Directions:
Repeat word for word the part of the passage on the direction of the gradient that runs from "if the function is increasing" to "positive direction - which means increasing function value.".

Exercise passage:
_ _ _ _ _ _ _
Now the considered $f$ is not differentiable at $(0,0)$, and the gradient defined via partial derivatives exists only by coincidence. For any $f$ which is actually differentiable at $(0,0)$ one has $$f(x,y)-f(0,0)=\nabla f(0,0)\cdot (x,y)+o(r)\qquad(r:=\sqrt{x^2+y^2}\to0)\ .$$ Now, if $\nabla f(0,0)=(a,b)\ne(0,0)$ and you choose $(x,y):=(ta,tb)$ with $t>0$ then $$f(ta,tb)-f(0,0)=t(a^2+b^2)+o(t)=t (a^2+b^2)(1+o(1))\qquad(t\to0)\ ;$$ and therefore $f(ta,tb)-f(0,0)$ is $>0$ for sufficiently small $t>0$.
I prefer to explain that is slightly different way:
Actually we define gradient to be always pointing to to the maximum increasing direction! take look at the following:
Consider a function $f(x,y)$, then it's full derivative is:
$df(x,y)=\frac{\partial f}{\partial x}dx+\frac{\partial f}{\partial y}dy=\left(\frac{\partial f}{\partial x},\frac{\partial f}{\partial y}\right)\left(dx,dy\right)=\left(\frac{\partial f}{\partial x},\frac{\partial f}{\partial y}\right)\vec{dr}=\left\Vert \left(\frac{\partial f}{\partial x},\frac{\partial f}{\partial y}\right)\right\Vert \left\Vert \vec{dr}\right\Vert \cos\alpha$
so if we consider for simplicity that $\left\Vert \vec{dr}\right\Vert =1$ finaly we get that:
$df(x,y)=\left\Vert \left(\frac{\partial f}{\partial x},\frac{\partial f}{\partial y}\right)\right\Vert \cos\alpha$
So because cosine function is always less or equal to one , we see that the first term is the maximum possible value for our function increase (because that correspond to $\alpha=0$ ) thus if we define this first term as the length of some vector and we name it gradient, then this vector will point out to the direction of maximum possible increase of our function $f(x,y)$.
Intuitively:
if the function is decreasing in one variable, then the partial derivative is negative, so the component vector of the gradient for that variable points in the negative direction - which means increasing function value.
if the function is increasing in one variable, then the partial derivative is positive, so the component vector of the gradient for that variable points in the positive direction - which means increasing function value.
=> Doesn't matter how the function profile is, the gradient, by definition, points in the increasing direction.
_ _ _ _ _ _ _
(Absolute pixel coordinate data)

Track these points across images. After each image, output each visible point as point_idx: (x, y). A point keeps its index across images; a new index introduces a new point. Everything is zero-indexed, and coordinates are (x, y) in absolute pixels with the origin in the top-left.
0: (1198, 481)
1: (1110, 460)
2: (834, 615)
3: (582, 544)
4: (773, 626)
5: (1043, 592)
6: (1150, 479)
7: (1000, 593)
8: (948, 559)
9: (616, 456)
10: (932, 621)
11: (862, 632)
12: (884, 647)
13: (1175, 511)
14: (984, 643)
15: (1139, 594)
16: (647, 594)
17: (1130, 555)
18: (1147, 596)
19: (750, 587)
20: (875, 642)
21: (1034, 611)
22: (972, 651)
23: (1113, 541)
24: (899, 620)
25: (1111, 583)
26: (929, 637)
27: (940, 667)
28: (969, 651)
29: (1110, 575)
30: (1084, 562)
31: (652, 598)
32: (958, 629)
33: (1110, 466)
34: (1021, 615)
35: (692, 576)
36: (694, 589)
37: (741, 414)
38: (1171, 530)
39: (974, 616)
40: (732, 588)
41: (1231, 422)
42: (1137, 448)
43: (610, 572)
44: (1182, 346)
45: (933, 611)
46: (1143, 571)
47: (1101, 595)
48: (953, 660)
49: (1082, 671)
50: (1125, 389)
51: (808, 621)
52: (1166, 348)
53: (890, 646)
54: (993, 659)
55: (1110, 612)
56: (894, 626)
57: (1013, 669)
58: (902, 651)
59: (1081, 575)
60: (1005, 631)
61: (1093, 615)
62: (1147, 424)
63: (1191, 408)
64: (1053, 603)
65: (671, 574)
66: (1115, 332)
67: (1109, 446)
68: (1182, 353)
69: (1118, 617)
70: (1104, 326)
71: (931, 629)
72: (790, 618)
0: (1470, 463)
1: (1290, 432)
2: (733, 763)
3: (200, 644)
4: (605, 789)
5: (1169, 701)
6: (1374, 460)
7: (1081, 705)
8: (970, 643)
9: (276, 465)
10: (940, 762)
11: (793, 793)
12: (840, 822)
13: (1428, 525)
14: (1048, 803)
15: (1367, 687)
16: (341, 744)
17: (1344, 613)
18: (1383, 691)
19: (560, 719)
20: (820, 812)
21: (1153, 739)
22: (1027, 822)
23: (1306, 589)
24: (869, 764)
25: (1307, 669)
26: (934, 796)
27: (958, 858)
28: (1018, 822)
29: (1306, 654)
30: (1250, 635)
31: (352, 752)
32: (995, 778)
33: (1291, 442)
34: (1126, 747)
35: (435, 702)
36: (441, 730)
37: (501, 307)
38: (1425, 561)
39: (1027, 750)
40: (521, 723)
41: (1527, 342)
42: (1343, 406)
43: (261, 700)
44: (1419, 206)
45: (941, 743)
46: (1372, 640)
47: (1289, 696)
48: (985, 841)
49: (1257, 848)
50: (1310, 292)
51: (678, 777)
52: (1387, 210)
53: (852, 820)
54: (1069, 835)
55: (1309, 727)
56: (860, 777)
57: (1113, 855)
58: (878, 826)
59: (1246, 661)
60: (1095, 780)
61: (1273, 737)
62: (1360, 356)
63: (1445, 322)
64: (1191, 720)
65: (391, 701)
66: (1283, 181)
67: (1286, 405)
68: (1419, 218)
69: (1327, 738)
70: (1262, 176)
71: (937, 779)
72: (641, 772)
_ _ _ _ _ _ _
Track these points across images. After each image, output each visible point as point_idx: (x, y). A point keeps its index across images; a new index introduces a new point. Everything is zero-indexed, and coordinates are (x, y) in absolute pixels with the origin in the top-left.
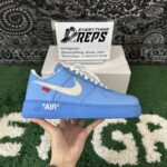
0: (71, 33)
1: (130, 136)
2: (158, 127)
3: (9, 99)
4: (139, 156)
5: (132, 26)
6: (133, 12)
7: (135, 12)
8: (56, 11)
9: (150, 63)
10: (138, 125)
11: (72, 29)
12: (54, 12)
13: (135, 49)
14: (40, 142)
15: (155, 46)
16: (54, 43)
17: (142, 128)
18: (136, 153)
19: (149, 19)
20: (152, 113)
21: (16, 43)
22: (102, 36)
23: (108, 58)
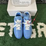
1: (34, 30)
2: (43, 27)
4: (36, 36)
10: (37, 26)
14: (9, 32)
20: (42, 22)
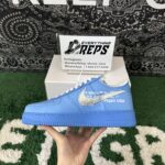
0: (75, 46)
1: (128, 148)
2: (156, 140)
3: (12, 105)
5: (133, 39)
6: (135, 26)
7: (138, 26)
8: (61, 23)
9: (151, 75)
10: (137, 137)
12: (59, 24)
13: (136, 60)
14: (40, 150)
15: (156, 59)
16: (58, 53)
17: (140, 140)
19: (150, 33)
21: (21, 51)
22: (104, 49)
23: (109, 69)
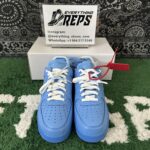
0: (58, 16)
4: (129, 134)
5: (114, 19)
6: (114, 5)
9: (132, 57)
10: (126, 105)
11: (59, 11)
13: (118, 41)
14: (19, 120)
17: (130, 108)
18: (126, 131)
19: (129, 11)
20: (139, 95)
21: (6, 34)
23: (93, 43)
_ _ _ _ _ _ _
Output for this task:
if the function is increasing in one variable, then the partial derivative is positive, so the component vector of the gradient for that variable points in the positive direction - which means increasing function value.